DOCUMENT EXCERPT >>
##########
The integrity conveyed by the words "Zinn" and "Chomsky" is, in the end, impossible to pin down. They have been cut from an older, different cloth. Their roots lie in an earlier time when those fighting for peace and social justice did so because of who they were, not because they sought personal power or to realize fantasies of "revolution". I asked Howard last January what kept him continuing to fight, write and speak for peace and social justice when it all seemed so hopeless. His answer was as simple as it was profound. "I couldn't live with myself if I didn't." The meaning of the words were far less important than the wave of feeling that moved through me as he said them, a wave of feeling that cut through the rationalizing and intellectualizing and connected with the deepest part of me that feels the same way.
The most important role that "Zinn" and "Chomsky" (whom I also met in Laos, in 1970) have played in my life has been to serve as nouns reminding me of my highest self. I cannot describe how often, consciously or unbidden, I have found myself thinking "how would Howard see this?," "what would Howard say?", "what would Noam do in this case?".
##########
WHAT TO WORK ON >>
1 – What is the Spanish translation of this sentence from the passage on Zinn and Chomsky: "His answer was as simple as it was profound."
2 – Does each statement agree with the passage on Zinn and Chomsky? Answer yes or no for each, quoting the words of the passage that decide it. (a) The writer met Chomsky in Laos in 1970. (b) The writer put the question to Howard last summer. (c) The writer finds the integrity conveyed by the two names easy to pin down.
3 – Write the next few sentences of the passage on Zinn and Chomsky, picking up right after its last sentence.
##########
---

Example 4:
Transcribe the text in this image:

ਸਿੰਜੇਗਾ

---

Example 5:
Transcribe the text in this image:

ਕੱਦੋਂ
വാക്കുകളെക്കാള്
##########
EXPECTED OUTPUTS >>
1 – Su respuesta fue tan sencilla como profunda.

2 –
(a) Yes: "whom I also met in Laos, in 1970"
(b) No: "I asked Howard last January"
(c) No: "is, in the end, impossible to pin down"

3 –
And the deepest role they have played in my life only became apparent to me in recent years, as I began to explore my unconscious. I realized that they represented a kind of moral center in my life, a compass, a guiding star. This or that politician in whom I had believed might turn out to have feet of clay. I might betray my own ideals. I might drop out for a while, become despairing. But knowing that "Zinn" and "Chomsky" did not, that they fought consistently for their ideas, did not get corrupted by the temptations of power, meant that somewhere, some place, there remained a still point of integrity in this world.
Somewhere, some place, it was possible to remain a human being with compassion, intellectual clarity, moral courage, a passion for social justice and, above all, integrity. Somewhere, someplace, the world was not entirely sick, corrupted, confused or compromised.
These "Zinn" and "Chomsky" states of being, which meant so much to me, also made me feel conflicted about the persons Zinn and Chomsky at various points in my life, particularly when I went into electoral politics in the 1980s. I projected onto them that they, who had kept their integrity, would look down on me for getting involved in electoral politics. I assumed they would find my rationale for doing so morally or intellectually compromised. I tended to avoid them during this period.
I also sometimes saw them as naive. When I talked to Howard shortly after John Kerry was nominated for President he said forcefully that Kerry had better run against the Iraq war if he wanted to win. My internal reaction was something along the lines of "oh, there he is, good old Howard, naive romantic to the end. Noone can hope to win the Presidency without supporting the Iraq war."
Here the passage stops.